What Would I Have Done Differently (and Will Do Differently Next Time)?
A lot was gained throughout this journey and much of what I learned was from things I did wrong. Learn from your mistakes. As such, I’ll walk through some points of development that I would reconsider in future development:
- Bootstrapping
- Testing
- Authentication and Authorization
- Pub/Sub and Processing
- Monitoring and Alerting
Bootstrapping
Throughout much of my development experience I emphasized certain choices to minimize development time so long as whatever was being sacrificed was worth it. In the case of the front end web development, much of my time was spent creating custom components, messing around with the CSS more than I would’ve like, especially to make some components responsive — big shoutout to Flexbox.
What I didn’t realize at the time is that there’s a popular framework called React Bootstrap, modeled after Javascript’s Bootstrap by Twitter, that comes strapped with an extensive library of prebuilt components. While I enjoyed the fact that I could build the front end as almost an exact replica of the Figma user flow design, I most certainly would’ve sacrificed some functionality and looks for development time and responsiveness. In fact, I probably could’ve saved myself weeks. You live, you learn.
Testing
Testing, while quite the generic concept, could not be more important to proper development. With regards to testing, I’ll speak mostly to the back end and exchange as that’s where most of the logic resides.
For the most part here’s what testing should look like:
In my system I stopped short on testing. While I had a good base of unit tests that executed as part of the CI, all integration testing was done manually and a lot of development time was spent in the AWS console itself. This felt great at first because I was able to get to testing quicker and move on to the next component faster, but in the long-term I was essentially shooting myself in the foot. My integration testing wasn’t programmatic, didn’t execute on CI, and didn’t protect against regression.

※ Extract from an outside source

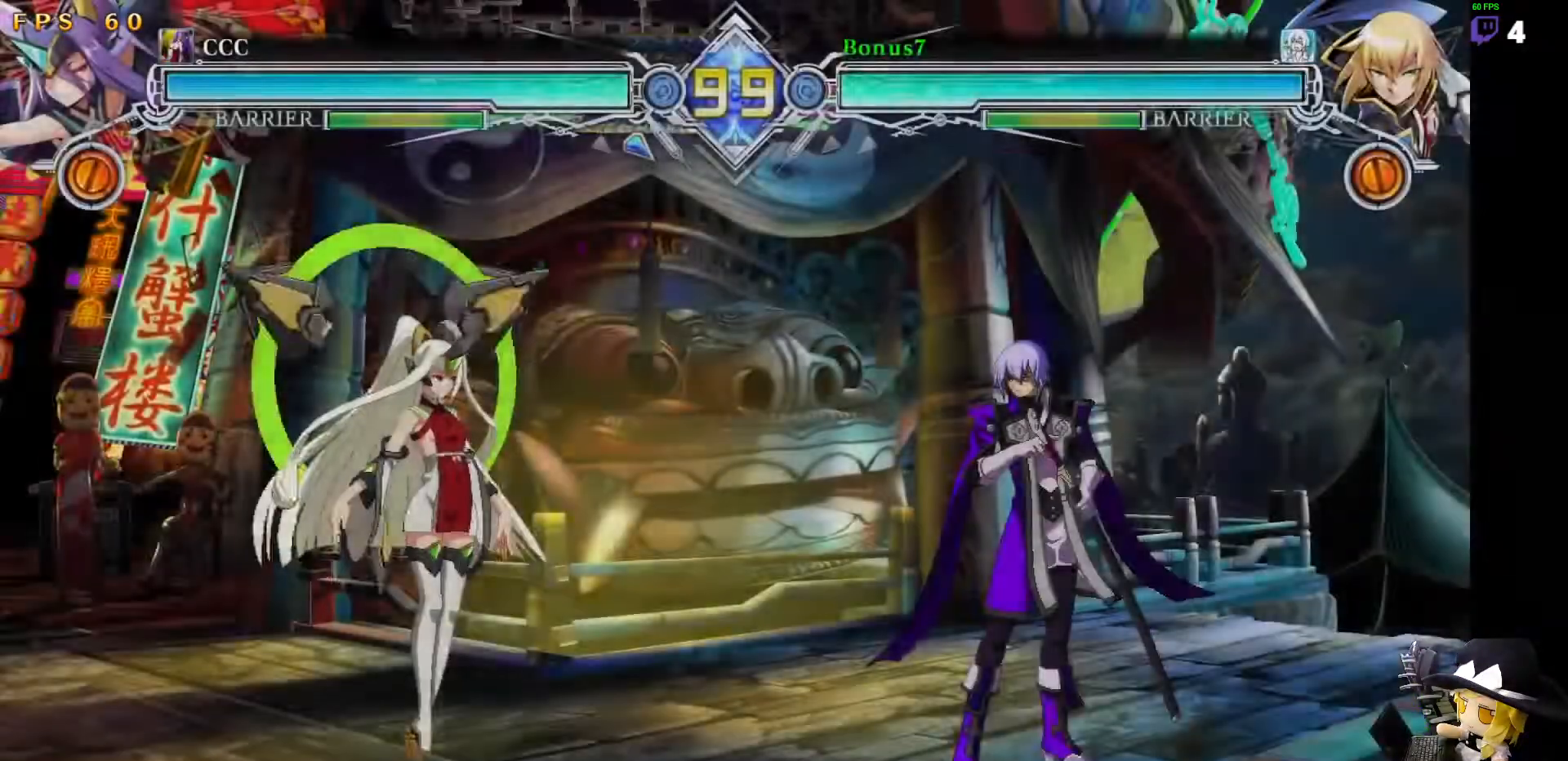
{"dt_ms": 505, "buttons": ["DPAD_RIGHT"], "events": [[84, "DPAD_RIGHT", "down"], [135, "DPAD_RIGHT", "up"], [421, "DPAD_RIGHT", "down"]]}
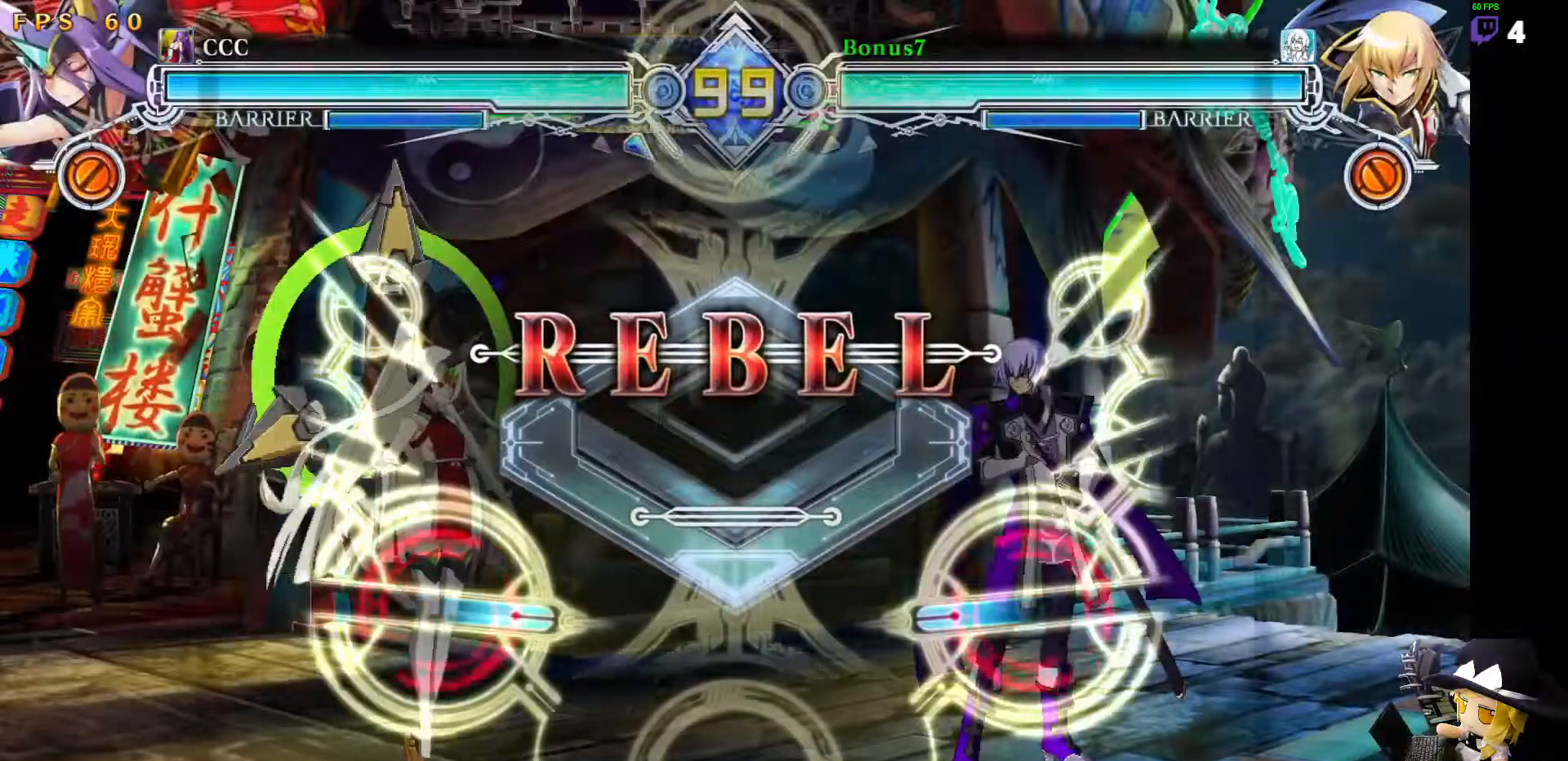
{"dt_ms": 506, "buttons": [], "events": [[34, "DPAD_RIGHT", "up"], [68, "DPAD_RIGHT", "down"], [85, "DPAD_RIGHT", "up"]]}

Let’s get to the root of the issue though, as an earlier key decision was made that made integration testing exceedingly difficult. Let’s go over some requirements of integration testing which will help to expose where I went wrong:
- Tests run against an actual environment to see if integration are hooked up properly
- Tests should succeed independent of the state of the environment or be idempotent
- Tests should not corrupt the state of your development environment
Often a logical conclusion of this requirements is that integration testing should run against an ephemeral environment, or an environment meant to last for a limited amount of time. Now, to create an ephemeral environment for the entire back end shouldn’t be necessary when you want to test a single service in a microservice architecture. Thus, the idea should be to have built services independently in such a way that you can stand them up independently as well — this was my problem. While my application code was located in separate repos and the CI ran independently, I thought it was a grand idea to make my infrastructure a monolith, allowing myself to add additional infra without all the boilerplate of a new repo and Terraform Cloud workspace. Plot twist — it wasn’t a grand idea. I wasn’t able to spin up an ephemeral environment without spinning up all of the infrastructure, something I most definitely wanted to avoid doing for the sake of time, cost, and facing issues around trying to stand up so much infrastructure at once. This was again another point at which I shot myself in the foot which then led to some cascading technical debt that made proper integration testing more difficult. Again, something I would certainly do differently next time.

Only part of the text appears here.